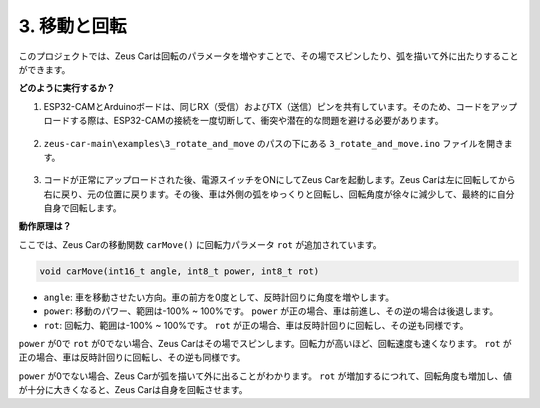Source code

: 3. 移動と回転
======================

このプロジェクトでは、Zeus Carは回転のパラメータを増やすことで、その場でスピンしたり、弧を描いて外に出たりすることができます。

**どのように実行するか？**

#. ESP32-CAMとArduinoボードは、同じRX（受信）およびTX（送信）ピンを共有しています。そのため、コードをアップロードする際は、ESP32-CAMの接続を一度切断して、衝突や潜在的な問題を避ける必要があります。

    .. image:: img/unplug_cam.png
        :width: 400
        :align: center

#. ``zeus-car-main\examples\3_rotate_and_move`` のパスの下にある ``3_rotate_and_move.ino`` ファイルを開きます。

    .. raw:: html

        <iframe src=https://create.arduino.cc/editor/sunfounder01/bf0dfe1b-18c1-4a45-bd38-a9a8e671d66a/preview?embed style="height:510px;width:100%;margin:10px 0" frameborder=0></iframe>

#. コードが正常にアップロードされた後、電源スイッチをONにしてZeus Carを起動します。Zeus Carは左に回転してから右に戻り、元の位置に戻ります。その後、車は外側の弧をゆっくりと回転し、回転角度が徐々に減少して、最終的に自分自身で回転します。

**動作原理は？**

ここでは、Zeus Carの移動関数 ``carMove()`` に回転力パラメータ ``rot`` が追加されています。

.. code-block::

    void carMove(int16_t angle, int8_t power, int8_t rot)

* ``angle``: 車を移動させたい方向。車の前方を0度として、反時計回りに角度を増やします。
* ``power``: 移動のパワー、範囲は-100% ~ 100%です。 ``power`` が正の場合、車は前進し、その逆の場合は後退します。
* ``rot``: 回転力、範囲は-100% ~ 100%です。 ``rot`` が正の場合、車は反時計回りに回転し、その逆も同様です。

``power`` が0で ``rot`` が0でない場合、Zeus Carはその場でスピンします。回転力が高いほど、回転速度も速くなります。 ``rot`` が正の場合、車は反時計回りに回転し、その逆も同様です。

``power`` が0でない場合、Zeus Carが弧を描いて外に出ることがわかります。 ``rot`` が増加するにつれて、回転角度も増加し、値が十分に大きくなると、Zeus Carは自身を回転させます。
******************************
◆ **WHAT YOU HAVE TO DO**:
From the line containing "回転力、範囲は-100% ~ 100%です。" to the final line of the data above, transcribe every line exactly and nothing more.

◆ **WRITTEN RESPONSE**:
* ``rot``: 回転力、範囲は-100% ~ 100%です。 ``rot`` が正の場合、車は反時計回りに回転し、その逆も同様です。

``power`` が0で ``rot`` が0でない場合、Zeus Carはその場でスピンします。回転力が高いほど、回転速度も速くなります。 ``rot`` が正の場合、車は反時計回りに回転し、その逆も同様です。

``power`` が0でない場合、Zeus Carが弧を描いて外に出ることがわかります。 ``rot`` が増加するにつれて、回転角度も増加し、値が十分に大きくなると、Zeus Carは自身を回転させます。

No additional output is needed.